Hund ruht auf dem Felsplateau der Los Quemados in luftiger Höhe

Hier oben auf dem Felsdach der Los Quemados können wir in Höhe von 760 Metern eine wunderbare Aussicht in alle Richtungen genießen. Auf diesem Plateau endet auch der Weg und damit die Wanderung um den Risco Blanco, denn von hier geht es nur noch steil abwärts. Wir schauen über die schroffen Felswände in den Barranco Natero und auf der anderen Seite in den Barranco Seco hinab . Ein idealer Rast- und Picknickplatz, der zwischen zackigen Felsen zum Verweilen einlädt.

Wer bis auf die Los Quemados gekommen ist, hat bereits vom Ausgangspunkt der Wanderung und über den Pass einige Höhenmeter durch die vielen Abstiege auf dieser Wandertour verloren. Das macht sich jetzt auf dem Rückweg, der durch vermehrte Anstiege gekennzeichnet ist, deutlich bemerkbar.

Blick von den Los Quemados in den Barranco Natero

Blick von den Los Quemados in den Barranco Natero

Rückweg über den Pass

Wir gehen mangels Alternative auf dem gleichen Weg zurück bis zum Fuß des Risco Blanco und dann aufwärts an der Finca vorbei bis zum Kamm, von dem wir wieder in den Barranco de Santiago sehen können.Wer von hier nicht den gleichen und somit den direkten Weg nach El Molledo zurücknehmen möchte, dem bietet sich an dieser Stelle noch eine weitere sehr abwechslungsreiche Variante an. Wir gehen nicht Richtung El Molledo, sondern rechts auf den Pass zwischen dem Barranco de Santiago und den Barranco Seco entlang. Teilweise ist der Weg ein wenig unwegsam und ab und zu muß auch ein wenig gekraxelt werden. Dafür werden wir jedoch mit unvergleichlichen Ausblicken zu beiden Seiten in den Barranco Santiago und in den Barranco Seco sowie auf den Risco Blanco belohnt.
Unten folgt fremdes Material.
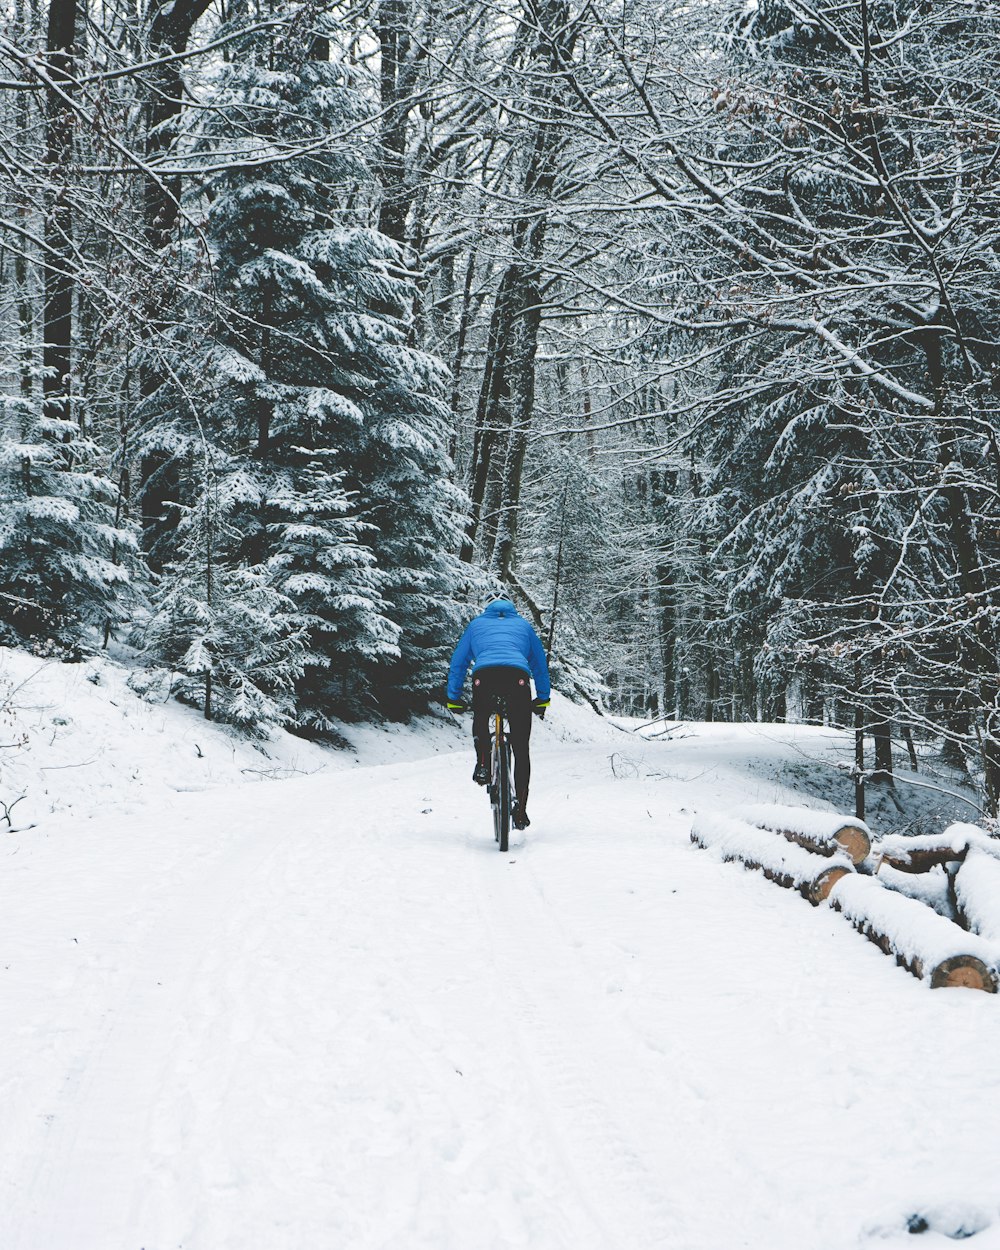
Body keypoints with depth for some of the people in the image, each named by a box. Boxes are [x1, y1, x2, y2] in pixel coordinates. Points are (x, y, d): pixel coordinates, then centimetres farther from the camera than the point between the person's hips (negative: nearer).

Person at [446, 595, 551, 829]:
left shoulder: (476, 624, 32)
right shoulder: (523, 625, 34)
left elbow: (458, 662, 32)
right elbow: (540, 663, 37)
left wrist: (453, 698, 38)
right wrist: (543, 699, 44)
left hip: (484, 676, 0)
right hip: (518, 676, 0)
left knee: (480, 719, 33)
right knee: (521, 748, 7)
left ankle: (483, 764, 9)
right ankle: (520, 809, 2)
am Pass muss ein wenig gekraxelt werden

am Pass muss ein wenig gekraxelt werden

Nach etwa einer halben Stunde Passwanderung gelangen wir an eine Stelle, an der es rechts weiter herunter in Richtung Barranco Seco und auch weiter nach Tamaimo geht. Wir queren die Passseite nach links und gehen auf einem kleinen Pfad, der leicht absteigend durch den Hang verläuft, wieder Richtung El Molledo zurück. Dabei kommen wir an einer verlassenen Ziegenfarm vorbei und gelangen nach etwa 20 Minuten zurück an die Weggabelung, an der wir den Aufstieg zum Risco Blanco begonnen haben.
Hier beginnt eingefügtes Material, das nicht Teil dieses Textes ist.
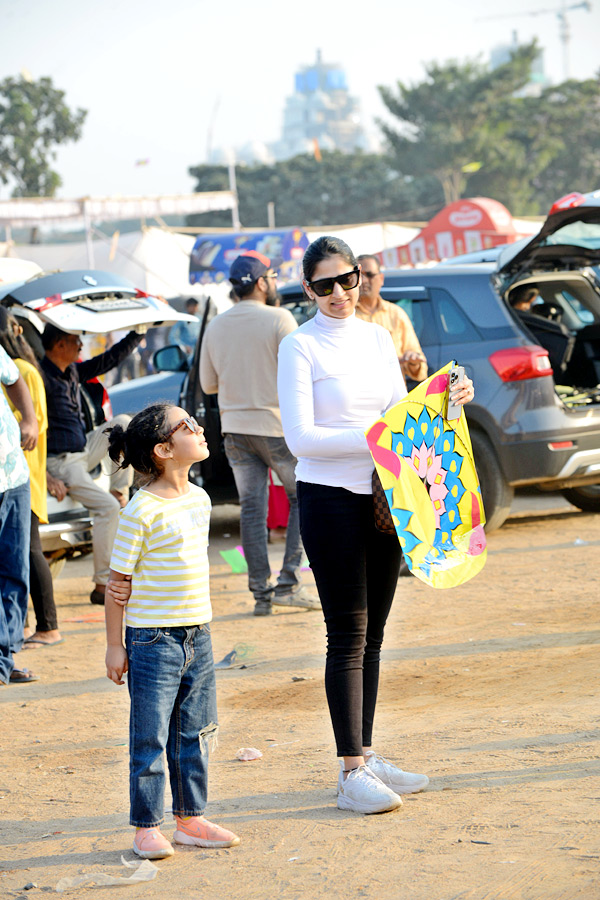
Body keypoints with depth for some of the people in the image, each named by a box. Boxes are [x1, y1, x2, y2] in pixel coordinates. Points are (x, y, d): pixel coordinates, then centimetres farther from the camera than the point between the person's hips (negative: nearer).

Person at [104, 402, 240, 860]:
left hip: (197, 635, 7)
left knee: (196, 733, 13)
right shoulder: (142, 511, -15)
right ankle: (147, 828, 10)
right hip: (153, 639, -7)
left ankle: (191, 818, 23)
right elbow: (119, 581, -11)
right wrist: (115, 645, -9)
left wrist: (197, 625, 13)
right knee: (150, 739, 1)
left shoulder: (199, 498, 6)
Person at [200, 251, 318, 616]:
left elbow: (209, 384, 11)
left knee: (252, 508, 7)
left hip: (236, 428, 5)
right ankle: (288, 583, -2)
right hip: (278, 425, -5)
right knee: (303, 498, 8)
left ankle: (261, 592, 4)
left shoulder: (216, 327, 5)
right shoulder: (279, 319, -11)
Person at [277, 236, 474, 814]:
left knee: (372, 634, 11)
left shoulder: (378, 338, 12)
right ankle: (351, 772, -6)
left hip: (382, 495, 6)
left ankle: (366, 757, 18)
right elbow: (300, 436, -14)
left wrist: (448, 401, -4)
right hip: (330, 499, -6)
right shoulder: (300, 347, -7)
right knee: (348, 634, -7)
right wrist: (374, 439, -22)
eine verlassene Ziegenfarm - hinten: der Ort El Molledo

eine verlassene Ziegenfarm – hinten: der Ort El Molledo

Diese Wandertour oder besser gesagt, diese Wandertouren um den Risco Blanco können somit individuell sehr unterschiedlich und abwechslungsreich gestaltet werden. Im Mittelpunkt und immer in Sichtweite steht jedoch der in den Himmel aufragende helle Vulkanfelsen des Risco Blanco.

Informationen:

Höhenunterschied: Höhenmeter überwinden wir auf dieser Wanderung nicht in eine Richtung, sondern es geht beständig auf und ab. Von El Molledo (880 Höhenmeter) aus wandern wir gute 100 Höhenmeter auf den Pass, die wir bis zum Fuß des Risco Blanco wieder verlieren. Wer dem Weg weiter abwärts folgt, verliert weiter an Höhe, die er bei dem Aufstieg auf das Felsplateau Los Quemados wieder zurück gewinnen wird. Weitere Höhenmeter sind durch die verschiedenen  Auf- und Abstiege auf der gesamten Strecke zu überwinden.

Anforderung und Zeit: leicht bis mittel, da es sich um eine relativ überschaubare Wanderung handelt, die bis zum Fuß des Risco Blanco und zurück in 2,5 bis 3 Stunden leicht zu bewältigen sein dürfte. Wer weiter auf das Felsplateau der Los Quemados wandern möchte, sollte knapp zwei weitere Stunden einplanen. Und wer noch zusätzlich auf dem Rückweg den Rundweg über den Pass angehen will, sollte mindestens eine zusätzliche Stunde einkalkulieren. Auch ist Voraussetzung für den Passwanderer, unbedingte Tritt- und Schwindelfreiheit.

Startpunkt: Kirche von El Molledo (zu erreichen über die Landstraße TF-82 El Retamar – Santiago del Teide).